--- START ---
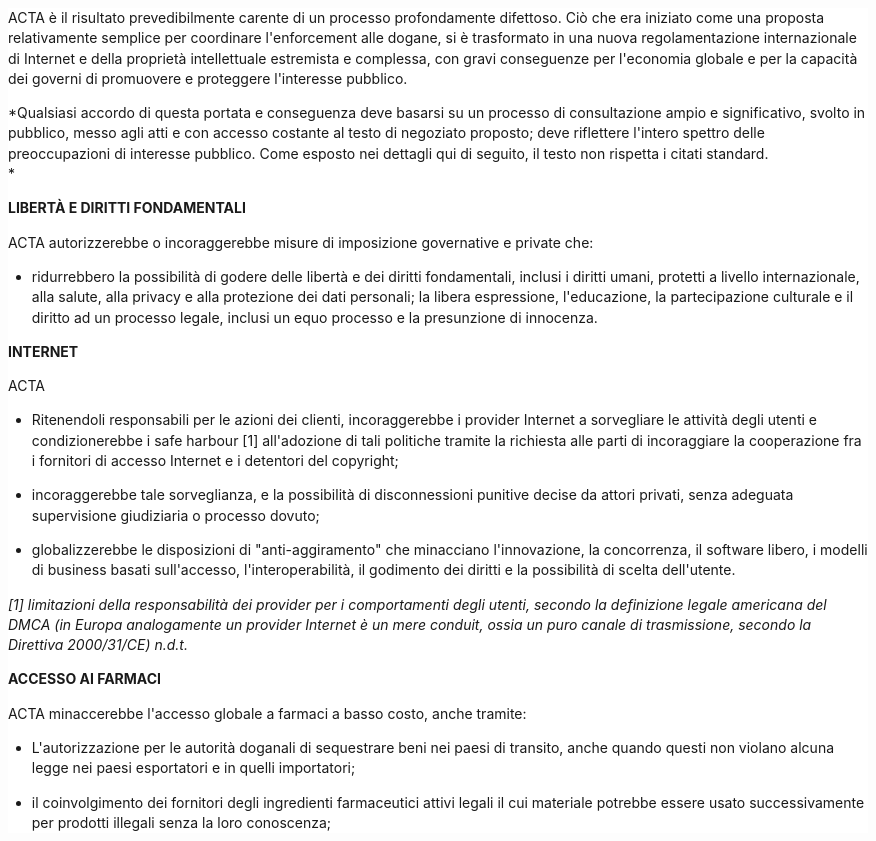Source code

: ACTA è il risultato prevedibilmente carente di un processo profondamente difettoso. Ciò che era iniziato come una proposta relativamente semplice per coordinare l'enforcement alle dogane, si è trasformato in una nuova regolamentazione internazionale di Internet e della proprietà intellettuale estremista e complessa, con gravi conseguenze per l'economia globale e per la capacità dei governi di promuovere e proteggere l'interesse pubblico.

*Qualsiasi accordo di questa portata e conseguenza deve basarsi su un processo di consultazione ampio e significativo, svolto in pubblico, messo agli atti e con accesso costante al testo di negoziato proposto; deve riflettere l'intero spettro delle preoccupazioni di interesse pubblico. Come esposto nei dettagli qui di seguito, il testo non rispetta i citati standard.  
*

**LIBERTÀ E DIRITTI FONDAMENTALI**

ACTA autorizzerebbe o incoraggerebbe misure di imposizione governative e private che:

-   ridurrebbero la possibilità di godere delle libertà e dei diritti fondamentali, inclusi i diritti umani, protetti a livello internazionale, alla salute, alla privacy e alla protezione dei dati personali; la libera espressione, l'educazione, la partecipazione culturale e il diritto ad un processo legale, inclusi un equo processo e la presunzione di innocenza.

**INTERNET**

ACTA

-   Ritenendoli responsabili per le azioni dei clienti, incoraggerebbe i provider Internet a sorvegliare le attività degli utenti e condizionerebbe i safe harbour \[1\] all'adozione di tali politiche tramite la richiesta alle parti di incoraggiare la cooperazione fra i fornitori di accesso Internet e i detentori del copyright;

-   incoraggerebbe tale sorveglianza, e la possibilità di disconnessioni punitive decise da attori privati, senza adeguata supervisione giudiziaria o processo dovuto;

-   globalizzerebbe le disposizioni di "anti-aggiramento" che minacciano l'innovazione, la concorrenza, il software libero, i modelli di business basati sull'accesso, l'interoperabilità, il godimento dei diritti e la possibilità di scelta dell'utente.

*\[1\] limitazioni della responsabilità dei provider per i comportamenti degli utenti, secondo la definizione legale americana del DMCA (in Europa analogamente un provider Internet è un mere conduit, ossia un puro canale di trasmissione, secondo la Direttiva 2000/31/CE) n.d.t.*

**ACCESSO AI FARMACI**

ACTA minaccerebbe l'accesso globale a farmaci a basso costo, anche tramite:

-   L'autorizzazione per le autorità doganali di sequestrare beni nei paesi di transito, anche quando questi non violano alcuna legge nei paesi esportatori e in quelli importatori;



-   il coinvolgimento dei fornitori degli ingredienti farmaceutici attivi legali il cui materiale potrebbe essere usato successivamente per prodotti illegali senza la loro conoscenza;

    <p>
    <!--[if gte mso 10]> <mce:style><!   /* Style Definitions */   table.MsoNormalTable      {mso-style-name:"Table Normal";     mso-tstyle-rowband-size:0;      mso-tstyle-colband-size:0;      mso-style-noshow:yes;   mso-style-priority:99;      mso-style-qformat:yes;      mso-style-parent:"";    mso-padding-alt:0in 5.4pt 0in 5.4pt;    mso-para-margin:0in;    mso-para-margin-bottom:.0001pt;     mso-pagination:widow-orphan;    font-size:11.0pt;   font-family:"Calibri","sans-serif";     mso-ascii-font-family:Calibri;      mso-ascii-theme-font:minor-latin;   mso-fareast-font-family:"Times New Roman";      mso-fareast-theme-font:minor-fareast;   mso-hansi-font-family:Calibri;      mso-hansi-theme-font:minor-latin;} --> <!--[endif]-->
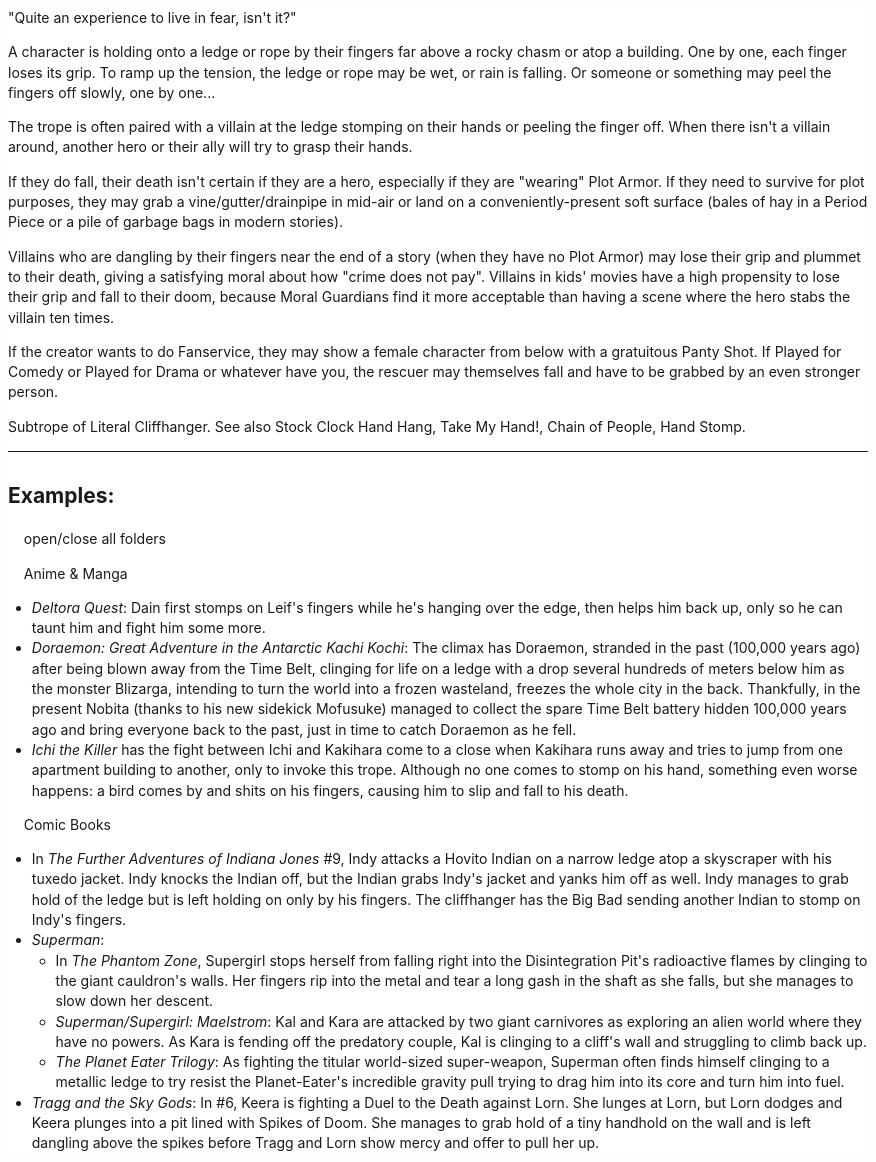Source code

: "Quite an experience to live in fear, isn't it?"

A character is holding onto a ledge or rope by their fingers far above a rocky chasm or atop a building. One by one, each finger loses its grip. To ramp up the tension, the ledge or rope may be wet, or rain is falling. Or someone or something may peel the fingers off slowly, one by one...

The trope is often paired with a villain at the ledge stomping on their hands or peeling the finger off. When there isn't a villain around, another hero or their ally will try to grasp their hands.

If they do fall, their death isn't certain if they are a hero, especially if they are "wearing" Plot Armor. If they need to survive for plot purposes, they may grab a vine/gutter/drainpipe in mid-air or land on a conveniently-present soft surface (bales of hay in a Period Piece or a pile of garbage bags in modern stories).

Villains who are dangling by their fingers near the end of a story (when they have no Plot Armor) may lose their grip and plummet to their death, giving a satisfying moral about how "crime does not pay". Villains in kids' movies have a high propensity to lose their grip and fall to their doom, because Moral Guardians find it more acceptable than having a scene where the hero stabs the villain ten times.

If the creator wants to do Fanservice, they may show a female character from below with a gratuitous Panty Shot. If Played for Comedy or Played for Drama or whatever have you, the rescuer may themselves fall and have to be grabbed by an even stronger person.

Subtrope of Literal Cliffhanger. See also Stock Clock Hand Hang, Take My Hand!, Chain of People, Hand Stomp.

___

## Examples:

    open/close all folders 

    Anime & Manga 

-   _Deltora Quest_: Dain first stomps on Leif's fingers while he's hanging over the edge, then helps him back up, only so he can taunt him and fight him some more.
-   _Doraemon: Great Adventure in the Antarctic Kachi Kochi_: The climax has Doraemon, stranded in the past (100,000 years ago) after being blown away from the Time Belt, clinging for life on a ledge with a drop several hundreds of meters below him as the monster Blizarga, intending to turn the world into a frozen wasteland, freezes the whole city in the back. Thankfully, in the present Nobita (thanks to his new sidekick Mofusuke) managed to collect the spare Time Belt battery hidden 100,000 years ago and bring everyone back to the past, just in time to catch Doraemon as he fell.
-   _Ichi the Killer_ has the fight between Ichi and Kakihara come to a close when Kakihara runs away and tries to jump from one apartment building to another, only to invoke this trope. Although no one comes to stomp on his hand, something even worse happens: a bird comes by and shits on his fingers, causing him to slip and fall to his death.

    Comic Books 

-   In _The Further Adventures of Indiana Jones_ #9, Indy attacks a Hovito Indian on a narrow ledge atop a skyscraper with his tuxedo jacket. Indy knocks the Indian off, but the Indian grabs Indy's jacket and yanks him off as well. Indy manages to grab hold of the ledge but is left holding on only by his fingers. The cliffhanger has the Big Bad sending another Indian to stomp on Indy's fingers.
-   _Superman_:
    -   In _The Phantom Zone_, Supergirl stops herself from falling right into the Disintegration Pit's radioactive flames by clinging to the giant cauldron's walls. Her fingers rip into the metal and tear a long gash in the shaft as she falls, but she manages to slow down her descent.
    -   _Superman/Supergirl: Maelstrom_: Kal and Kara are attacked by two giant carnivores as exploring an alien world where they have no powers. As Kara is fending off the predatory couple, Kal is clinging to a cliff's wall and struggling to climb back up.
    -   _The Planet Eater Trilogy_: As fighting the titular world-sized super-weapon, Superman often finds himself clinging to a metallic ledge to try resist the Planet-Eater's incredible gravity pull trying to drag him into its core and turn him into fuel.
-   _Tragg and the Sky Gods_: In #6, Keera is fighting a Duel to the Death against Lorn. She lunges at Lorn, but Lorn dodges and Keera plunges into a pit lined with Spikes of Doom. She manages to grab hold of a tiny handhold on the wall and is left dangling above the spikes before Tragg and Lorn show mercy and offer to pull her up.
--- END ---
§ Required action
The expected output is every line of the data, unchanged, with the pictures skipped.

§ Exercise solution
Source code

: ACTA è il risultato prevedibilmente carente di un processo profondamente difettoso. Ciò che era iniziato come una proposta relativamente semplice per coordinare l'enforcement alle dogane, si è trasformato in una nuova regolamentazione internazionale di Internet e della proprietà intellettuale estremista e complessa, con gravi conseguenze per l'economia globale e per la capacità dei governi di promuovere e proteggere l'interesse pubblico.

*Qualsiasi accordo di questa portata e conseguenza deve basarsi su un processo di consultazione ampio e significativo, svolto in pubblico, messo agli atti e con accesso costante al testo di negoziato proposto; deve riflettere l'intero spettro delle preoccupazioni di interesse pubblico. Come esposto nei dettagli qui di seguito, il testo non rispetta i citati standard.  
*

**LIBERTÀ E DIRITTI FONDAMENTALI**

ACTA autorizzerebbe o incoraggerebbe misure di imposizione governative e private che:

-   ridurrebbero la possibilità di godere delle libertà e dei diritti fondamentali, inclusi i diritti umani, protetti a livello internazionale, alla salute, alla privacy e alla protezione dei dati personali; la libera espressione, l'educazione, la partecipazione culturale e il diritto ad un processo legale, inclusi un equo processo e la presunzione di innocenza.

**INTERNET**

ACTA

-   Ritenendoli responsabili per le azioni dei clienti, incoraggerebbe i provider Internet a sorvegliare le attività degli utenti e condizionerebbe i safe harbour \[1\] all'adozione di tali politiche tramite la richiesta alle parti di incoraggiare la cooperazione fra i fornitori di accesso Internet e i detentori del copyright;

-   incoraggerebbe tale sorveglianza, e la possibilità di disconnessioni punitive decise da attori privati, senza adeguata supervisione giudiziaria o processo dovuto;

-   globalizzerebbe le disposizioni di "anti-aggiramento" che minacciano l'innovazione, la concorrenza, il software libero, i modelli di business basati sull'accesso, l'interoperabilità, il godimento dei diritti e la possibilità di scelta dell'utente.

*\[1\] limitazioni della responsabilità dei provider per i comportamenti degli utenti, secondo la definizione legale americana del DMCA (in Europa analogamente un provider Internet è un mere conduit, ossia un puro canale di trasmissione, secondo la Direttiva 2000/31/CE) n.d.t.*

**ACCESSO AI FARMACI**

ACTA minaccerebbe l'accesso globale a farmaci a basso costo, anche tramite:

-   L'autorizzazione per le autorità doganali di sequestrare beni nei paesi di transito, anche quando questi non violano alcuna legge nei paesi esportatori e in quelli importatori;



-   il coinvolgimento dei fornitori degli ingredienti farmaceutici attivi legali il cui materiale potrebbe essere usato successivamente per prodotti illegali senza la loro conoscenza;

    <p>
    <!--[if gte mso 10]> <mce:style><!   /* Style Definitions */   table.MsoNormalTable      {mso-style-name:"Table Normal";     mso-tstyle-rowband-size:0;      mso-tstyle-colband-size:0;      mso-style-noshow:yes;   mso-style-priority:99;      mso-style-qformat:yes;      mso-style-parent:"";    mso-padding-alt:0in 5.4pt 0in 5.4pt;    mso-para-margin:0in;    mso-para-margin-bottom:.0001pt;     mso-pagination:widow-orphan;    font-size:11.0pt;   font-family:"Calibri","sans-serif";     mso-ascii-font-family:Calibri;      mso-ascii-theme-font:minor-latin;   mso-fareast-font-family:"Times New Roman";      mso-fareast-theme-font:minor-fareast;   mso-hansi-font-family:Calibri;      mso-hansi-theme-font:minor-latin;} --> <!--[endif]-->
Source code

: "Quite an experience to live in fear, isn't it?"

A character is holding onto a ledge or rope by their fingers far above a rocky chasm or atop a building. One by one, each finger loses its grip. To ramp up the tension, the ledge or rope may be wet, or rain is falling. Or someone or something may peel the fingers off slowly, one by one...

The trope is often paired with a villain at the ledge stomping on their hands or peeling the finger off. When there isn't a villain around, another hero or their ally will try to grasp their hands.

If they do fall, their death isn't certain if they are a hero, especially if they are "wearing" Plot Armor. If they need to survive for plot purposes, they may grab a vine/gutter/drainpipe in mid-air or land on a conveniently-present soft surface (bales of hay in a Period Piece or a pile of garbage bags in modern stories).

Villains who are dangling by their fingers near the end of a story (when they have no Plot Armor) may lose their grip and plummet to their death, giving a satisfying moral about how "crime does not pay". Villains in kids' movies have a high propensity to lose their grip and fall to their doom, because Moral Guardians find it more acceptable than having a scene where the hero stabs the villain ten times.

If the creator wants to do Fanservice, they may show a female character from below with a gratuitous Panty Shot. If Played for Comedy or Played for Drama or whatever have you, the rescuer may themselves fall and have to be grabbed by an even stronger person.

Subtrope of Literal Cliffhanger. See also Stock Clock Hand Hang, Take My Hand!, Chain of People, Hand Stomp.

___

## Examples:

    open/close all folders 

    Anime & Manga 

-   _Deltora Quest_: Dain first stomps on Leif's fingers while he's hanging over the edge, then helps him back up, only so he can taunt him and fight him some more.
-   _Doraemon: Great Adventure in the Antarctic Kachi Kochi_: The climax has Doraemon, stranded in the past (100,000 years ago) after being blown away from the Time Belt, clinging for life on a ledge with a drop several hundreds of meters below him as the monster Blizarga, intending to turn the world into a frozen wasteland, freezes the whole city in the back. Thankfully, in the present Nobita (thanks to his new sidekick Mofusuke) managed to collect the spare Time Belt battery hidden 100,000 years ago and bring everyone back to the past, just in time to catch Doraemon as he fell.
-   _Ichi the Killer_ has the fight between Ichi and Kakihara come to a close when Kakihara runs away and tries to jump from one apartment building to another, only to invoke this trope. Although no one comes to stomp on his hand, something even worse happens: a bird comes by and shits on his fingers, causing him to slip and fall to his death.

    Comic Books 

-   In _The Further Adventures of Indiana Jones_ #9, Indy attacks a Hovito Indian on a narrow ledge atop a skyscraper with his tuxedo jacket. Indy knocks the Indian off, but the Indian grabs Indy's jacket and yanks him off as well. Indy manages to grab hold of the ledge but is left holding on only by his fingers. The cliffhanger has the Big Bad sending another Indian to stomp on Indy's fingers.
-   _Superman_:
    -   In _The Phantom Zone_, Supergirl stops herself from falling right into the Disintegration Pit's radioactive flames by clinging to the giant cauldron's walls. Her fingers rip into the metal and tear a long gash in the shaft as she falls, but she manages to slow down her descent.
    -   _Superman/Supergirl: Maelstrom_: Kal and Kara are attacked by two giant carnivores as exploring an alien world where they have no powers. As Kara is fending off the predatory couple, Kal is clinging to a cliff's wall and struggling to climb back up.
    -   _The Planet Eater Trilogy_: As fighting the titular world-sized super-weapon, Superman often finds himself clinging to a metallic ledge to try resist the Planet-Eater's incredible gravity pull trying to drag him into its core and turn him into fuel.
-   _Tragg and the Sky Gods_: In #6, Keera is fighting a Duel to the Death against Lorn. She lunges at Lorn, but Lorn dodges and Keera plunges into a pit lined with Spikes of Doom. She manages to grab hold of a tiny handhold on the wall and is left dangling above the spikes before Tragg and Lorn show mercy and offer to pull her up.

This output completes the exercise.